At long last, in a 5-4 decision marked by soaring language and biting dissent, the US Supreme Court Friday extended the fundamental right of marriage to same-sex couples. The majority decision, written by Justice Anthony Kennedy, is an eloquent acknowledgment that our most intimate personal choices are constitutionally protected. It also rests on the central principle that the right to marriage is intrinsic to an ordered society and to the concepts of individual dignity and autonomy.
Throughout the history of the United States, most of the enduring gains in civil rights have come through the courageous actions of federal courts. Friday’s decision in Obergefell v. Hodges stands among them. Noting the profound and flexible nature of the Constitution, Kennedy wrote: “The generations that wrote and ratified the Bill of Rights and the Fourteenth Amendment did not presume to know the extent of freedom in all of its dimensions, and so they entrusted to future generations a charter protecting the right of all persons to enjoy liberty as we learn its meaning. When new insight reveals discord between the Constitution’s central protections and a received legal stricture, a claim to liberty must be addressed.”
While citing the “transcendent importance of marriage,” Kennedy rightly cautions against enshrining the past. Marriage is entwined in the culture, law, and society of its times, and has changed significantly since the days of “coverture,” when a married woman was treated as part of a single, male-dominated legal entity. Indeed, the history of heterosexual marriage has been transformed as women gained equal dignity and rights under the law.
It is no surprise that the roots of this revolution are very much in Massachusetts. As members of the Massachusetts House of Representatives, Democrats Lois Pines and Barney Frank cosponsored the Commonwealth’s first gay rights bill in 1973. The bill, Pines recalled Friday, was seen as too extreme for mainstream politics and was noteworthy for its “paucity of sponsors.” Gay rights activists continued to lobby through the 1980s, and a state antidiscrimination law was finally passed in 1989.
But it was the state’s Supreme Judicial Court that truly ignited a movement. In 2003, the SJC ruled in the groundbreaking Goodridge decision that denying the “protections, benefits, and obligations of civil marriage solely because that person would marry a person of the same sex violates the Massachusetts Constitution.” Wedding bells began ringing the next spring. It is fitting that Mary Bonauto, the attorney who argued Goodridge, was one of two plaintiffs’ attorneys who appeared before the US Supreme Court in April. Without Massachusetts, and landmark votes in the New England states of Vermont, Maine, and New Hampshire, the history of the gay marriage movement might be very different. Massachusetts has a storied history of leading the nation on issues of social reform. This is a vindication of that impulse and should motivate us to continue that tradition.

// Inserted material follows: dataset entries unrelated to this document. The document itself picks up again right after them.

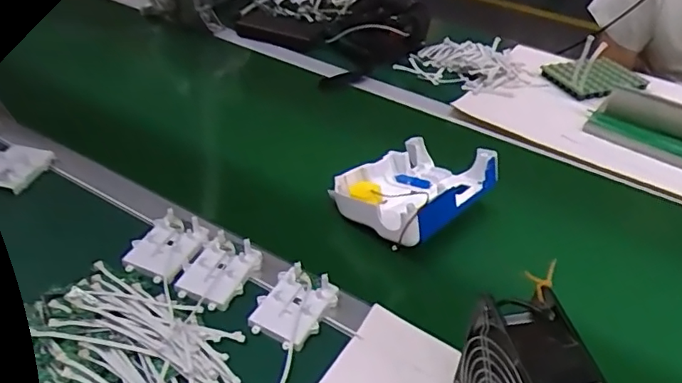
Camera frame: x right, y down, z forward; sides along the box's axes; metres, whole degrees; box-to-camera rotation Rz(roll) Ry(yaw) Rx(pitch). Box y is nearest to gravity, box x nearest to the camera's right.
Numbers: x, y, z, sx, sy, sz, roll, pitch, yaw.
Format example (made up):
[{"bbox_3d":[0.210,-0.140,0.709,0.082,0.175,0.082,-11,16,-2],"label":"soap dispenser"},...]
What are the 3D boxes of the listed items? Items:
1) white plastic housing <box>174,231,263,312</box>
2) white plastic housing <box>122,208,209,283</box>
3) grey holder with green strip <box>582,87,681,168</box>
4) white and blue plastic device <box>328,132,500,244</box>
[{"bbox_3d":[-0.133,0.086,0.614,0.065,0.018,0.085,19,41,18],"label":"white plastic housing"},{"bbox_3d":[-0.189,0.059,0.612,0.061,0.018,0.084,18,41,17],"label":"white plastic housing"},{"bbox_3d":[0.498,-0.100,0.876,0.200,0.057,0.092,29,45,27],"label":"grey holder with green strip"},{"bbox_3d":[0.091,-0.007,0.731,0.187,0.078,0.148,-28,49,-34],"label":"white and blue plastic device"}]

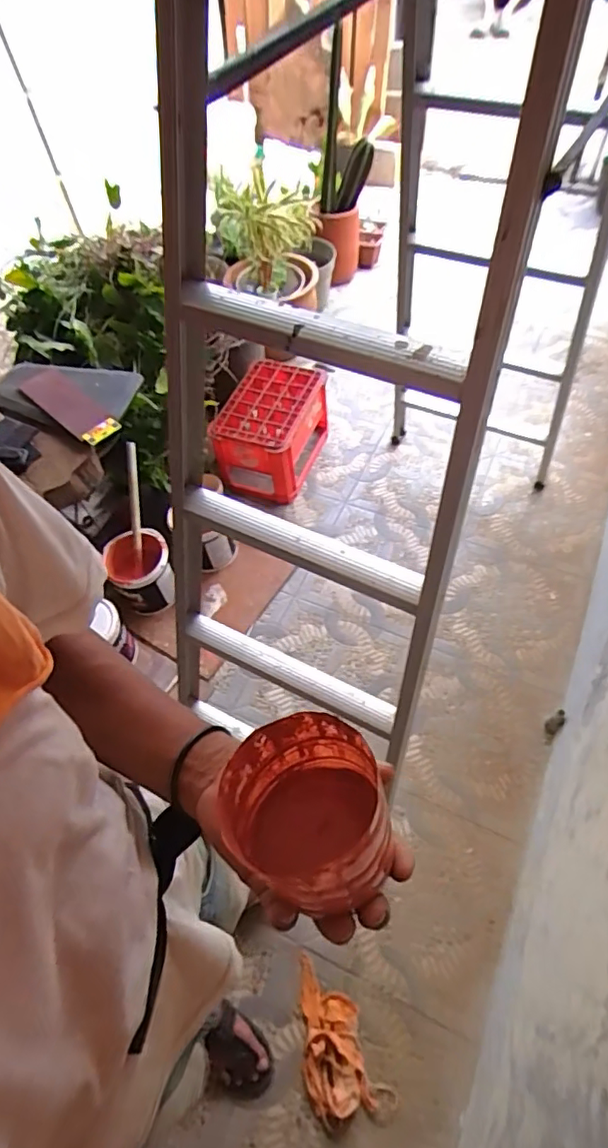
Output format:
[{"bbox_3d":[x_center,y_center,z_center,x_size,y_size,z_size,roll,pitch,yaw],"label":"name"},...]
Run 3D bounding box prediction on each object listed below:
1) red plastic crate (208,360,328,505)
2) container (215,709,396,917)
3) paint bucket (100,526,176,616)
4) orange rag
[{"bbox_3d":[-0.112,-0.475,1.931,0.290,0.278,0.423,15,60,14],"label":"red plastic crate"},{"bbox_3d":[0.004,0.135,0.323,0.091,0.081,0.087,-2,57,3],"label":"container"},{"bbox_3d":[-0.474,-0.007,1.668,0.169,0.175,0.184,-2,57,3],"label":"paint bucket"},{"bbox_3d":[0.054,0.948,1.139,0.144,0.029,0.288,-25,59,-11],"label":"orange rag"}]

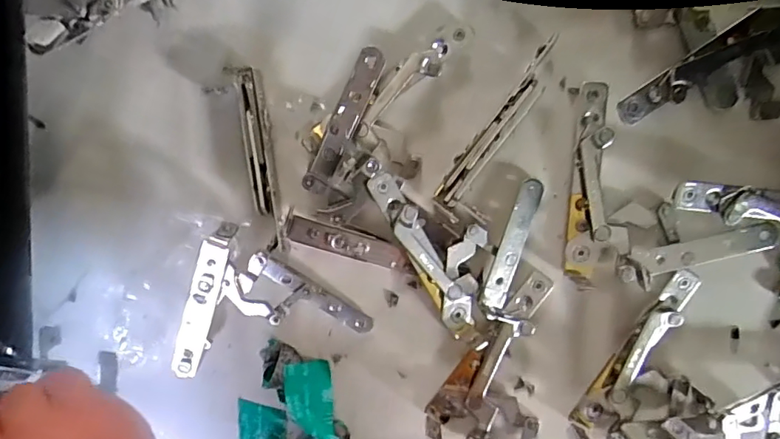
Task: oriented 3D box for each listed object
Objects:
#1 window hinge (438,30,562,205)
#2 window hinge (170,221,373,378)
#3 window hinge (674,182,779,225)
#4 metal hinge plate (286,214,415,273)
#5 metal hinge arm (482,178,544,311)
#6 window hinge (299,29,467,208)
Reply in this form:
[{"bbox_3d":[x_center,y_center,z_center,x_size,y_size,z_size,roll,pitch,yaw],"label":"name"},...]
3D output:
[{"bbox_3d":[0.080,-0.069,0.384,0.022,0.022,0.137,38,99,3],"label":"window hinge"},{"bbox_3d":[-0.109,0.092,0.411,0.134,0.049,0.132,40,99,2],"label":"window hinge"},{"bbox_3d":[0.242,-0.010,0.358,0.095,0.023,0.025,8,97,7],"label":"window hinge"},{"bbox_3d":[-0.028,0.019,0.394,0.098,0.006,0.019,18,98,-12],"label":"metal hinge plate"},{"bbox_3d":[0.093,0.019,0.394,0.019,0.007,0.099,18,96,-14],"label":"metal hinge arm"},{"bbox_3d":[-0.009,-0.077,0.383,0.058,0.040,0.164,32,99,4],"label":"window hinge"}]

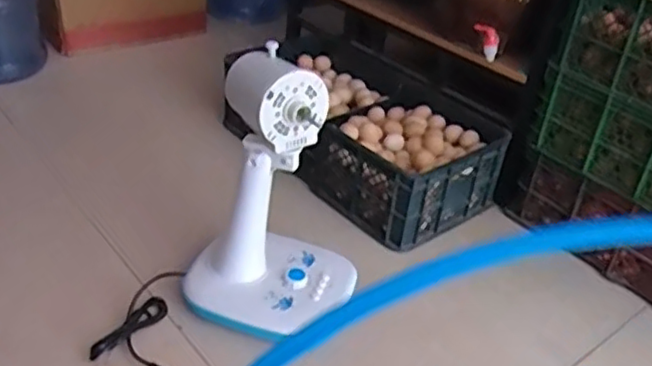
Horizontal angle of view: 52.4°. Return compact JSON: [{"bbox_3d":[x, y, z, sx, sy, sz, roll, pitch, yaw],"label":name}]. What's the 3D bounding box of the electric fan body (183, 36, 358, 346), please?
[{"bbox_3d":[-0.090,0.018,1.063,0.253,0.408,0.226,19,38,22],"label":"electric fan body"}]

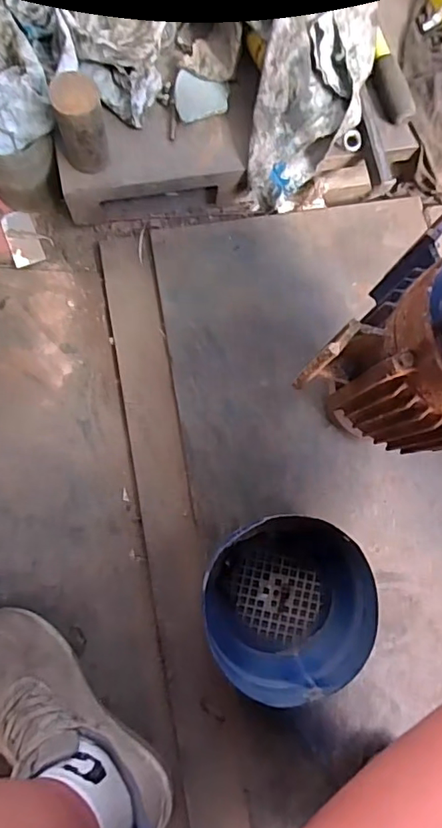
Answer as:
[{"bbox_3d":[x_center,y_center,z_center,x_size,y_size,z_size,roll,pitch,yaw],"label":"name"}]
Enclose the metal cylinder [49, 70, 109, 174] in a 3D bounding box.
[{"bbox_3d":[-0.156,-0.328,0.585,0.053,0.093,0.055,1,82,-4],"label":"metal cylinder"}]

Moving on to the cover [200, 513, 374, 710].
[{"bbox_3d":[0.073,0.219,0.608,0.190,0.085,0.191,2,81,-3],"label":"cover"}]

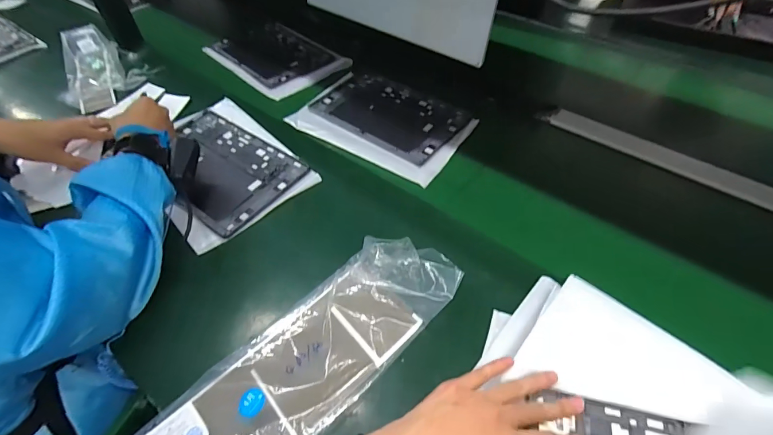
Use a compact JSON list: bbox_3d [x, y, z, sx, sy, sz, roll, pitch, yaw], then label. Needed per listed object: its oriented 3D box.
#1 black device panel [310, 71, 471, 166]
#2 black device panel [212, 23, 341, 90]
[{"bbox_3d":[0.006,-0.190,0.703,0.255,0.007,0.172,31,58,22],"label":"black device panel"},{"bbox_3d":[-0.246,-0.360,0.844,0.260,0.008,0.169,38,61,26],"label":"black device panel"}]

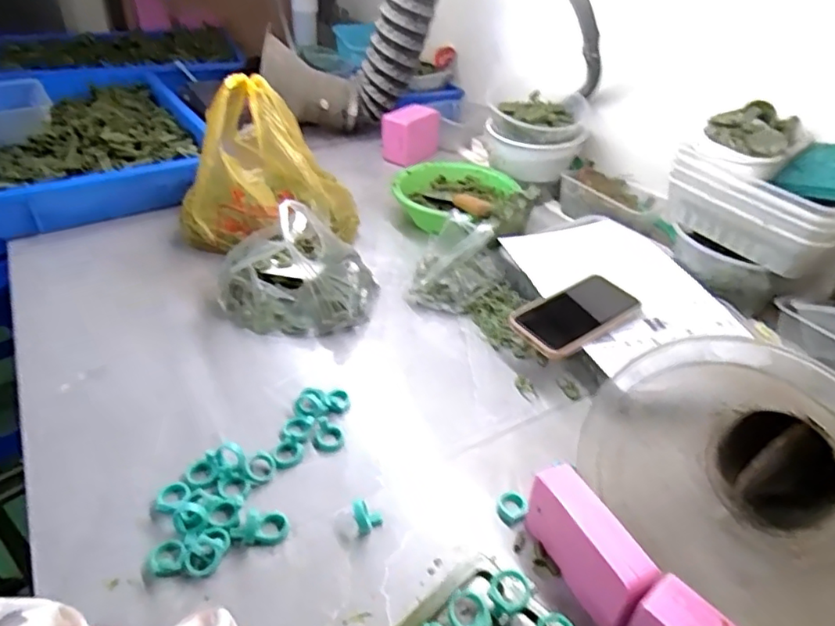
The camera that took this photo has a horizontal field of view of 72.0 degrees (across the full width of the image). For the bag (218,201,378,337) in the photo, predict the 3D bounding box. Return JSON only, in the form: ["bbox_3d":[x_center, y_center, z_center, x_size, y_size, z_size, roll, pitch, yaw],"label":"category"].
[{"bbox_3d":[-0.146,-0.062,0.705,0.176,0.140,0.140,17,38,17],"label":"bag"}]

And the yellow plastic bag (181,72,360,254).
[{"bbox_3d":[-0.212,-0.209,0.808,0.246,0.199,0.164,1,36,-4],"label":"yellow plastic bag"}]

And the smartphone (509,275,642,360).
[{"bbox_3d":[0.179,0.003,0.655,0.144,0.013,0.079,-24,53,-22],"label":"smartphone"}]

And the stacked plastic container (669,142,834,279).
[{"bbox_3d":[0.431,-0.134,0.715,0.119,0.094,0.210,-21,43,-28],"label":"stacked plastic container"}]

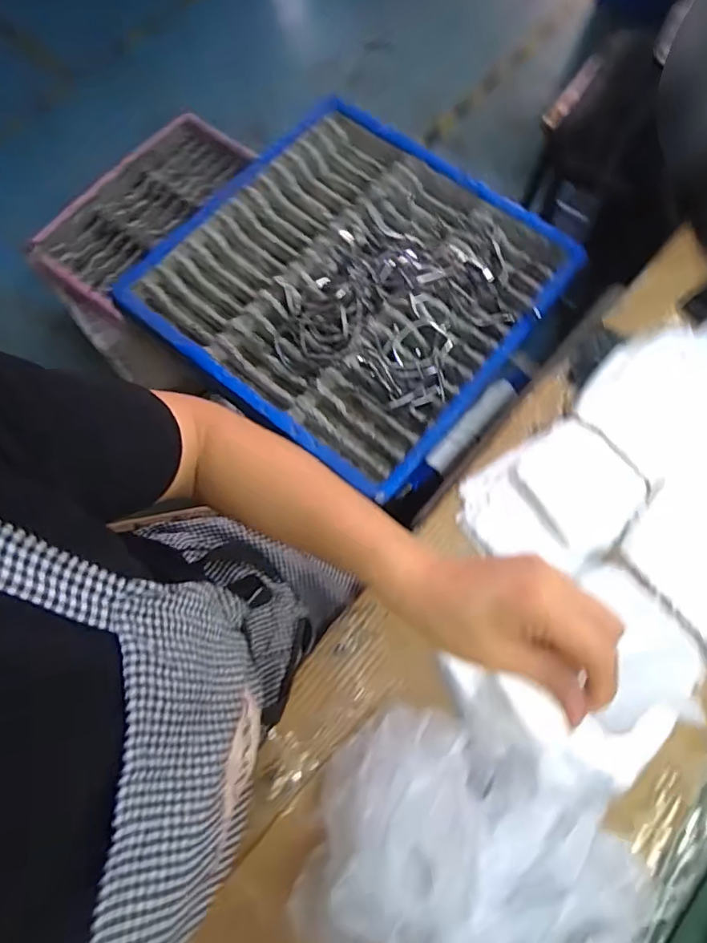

It is worth noting that the LGBT community still faces discrimination in any number of states. Future battles loom involving cases where religious conservatives seek exemptions, says Michelangelo Signorile, gay author and political analyst. “We still have an enormous task before us,” Signorile says. But Friday’s court ruling brings much-needed clarity to a decades-long cultural and political debate: As Justice Kennedy put it, “Choices about marriage shape an individual’s destiny.” Finally, same-sex couples can legally make that choice in every state of the nation.